▶ **Information supplied**:
------------------------------------------------------------
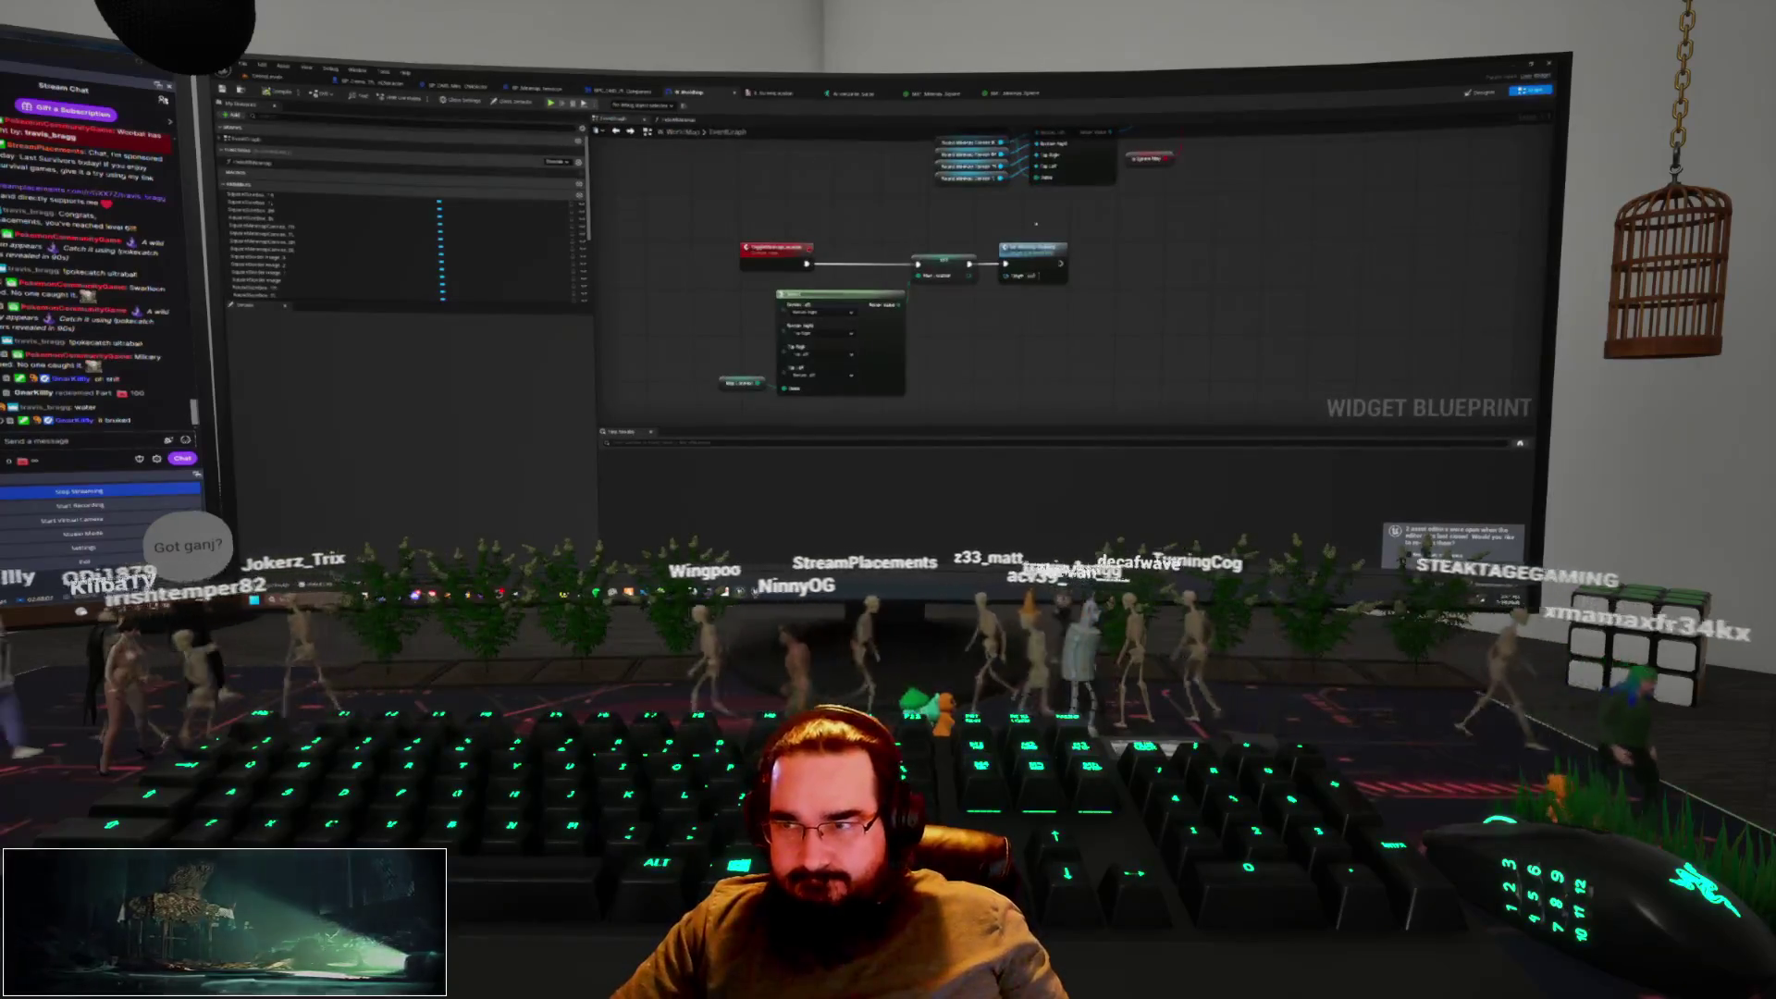
Select three Event Graph nodes, then view the minimap Designer layout with four black corner squares
{"action": "scroll", "coordinate": [1025, 327], "scroll_direction": "down", "scroll_amount": 10}
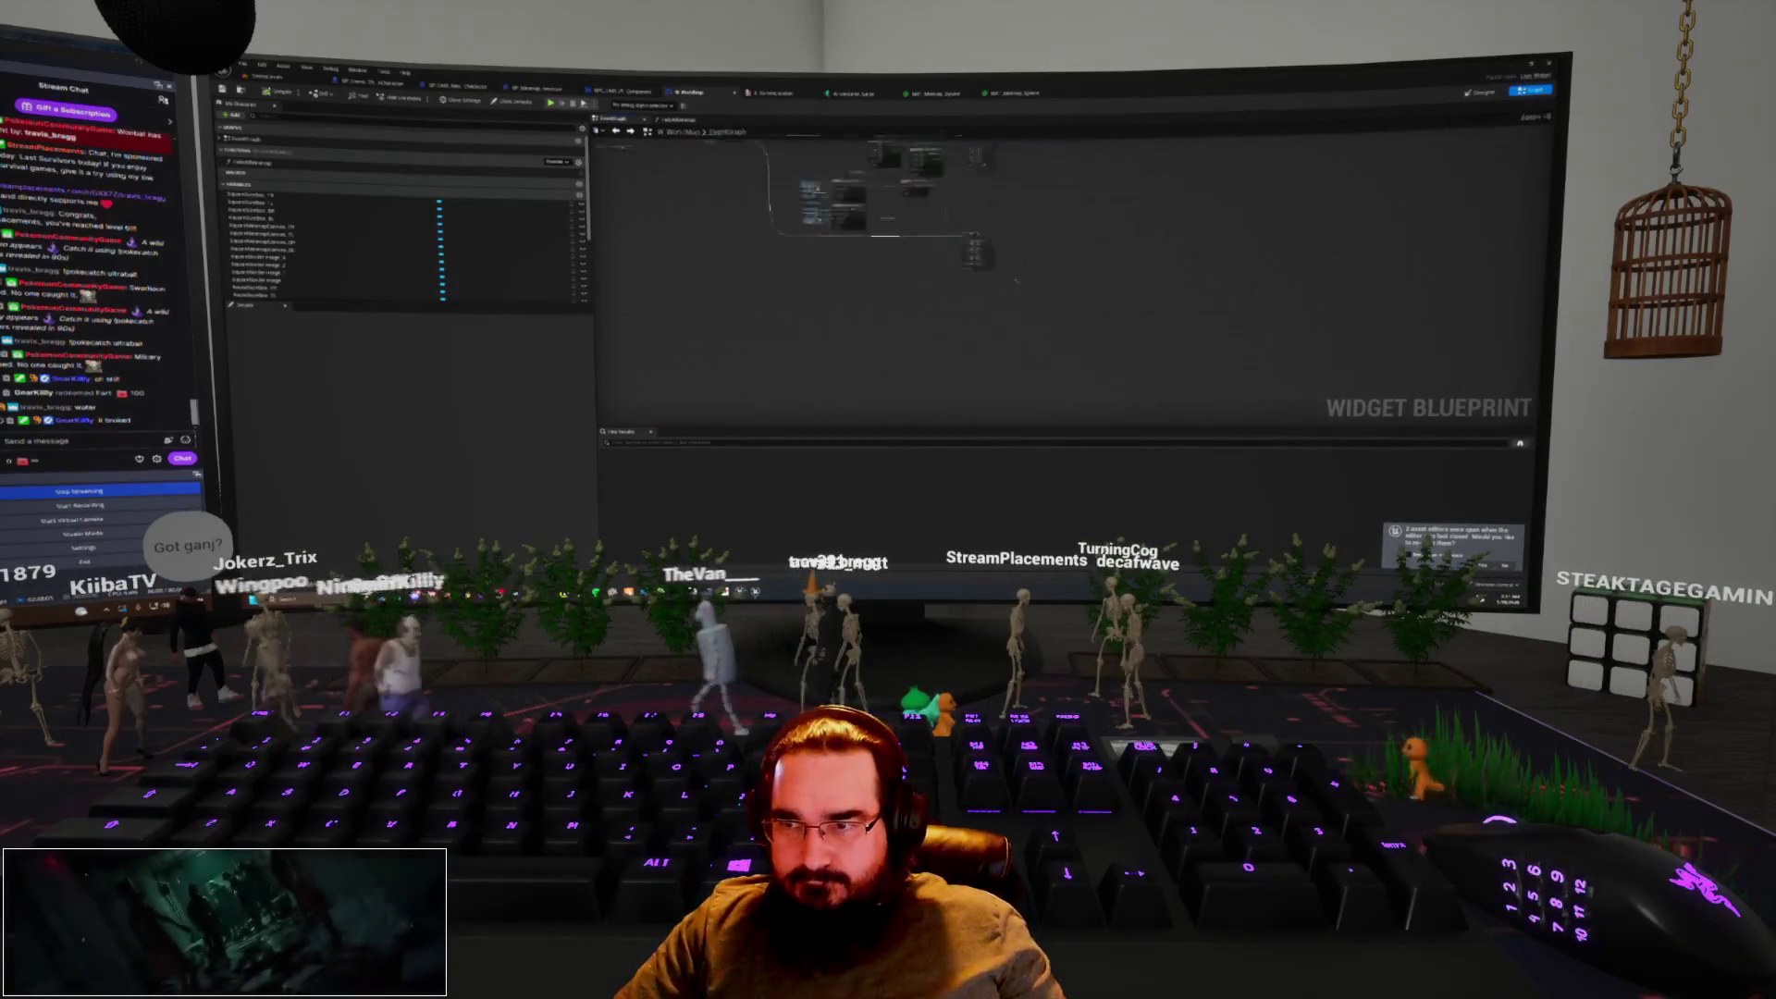
{"action": "scroll", "coordinate": [1019, 284], "scroll_direction": "up", "scroll_amount": 8}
------------------------------------------------------------
▶ **Exercise brief**:
In the data, find how many lines hold the string "scroll", and answer with the number only.

▶ **Solution to the exercise**:
2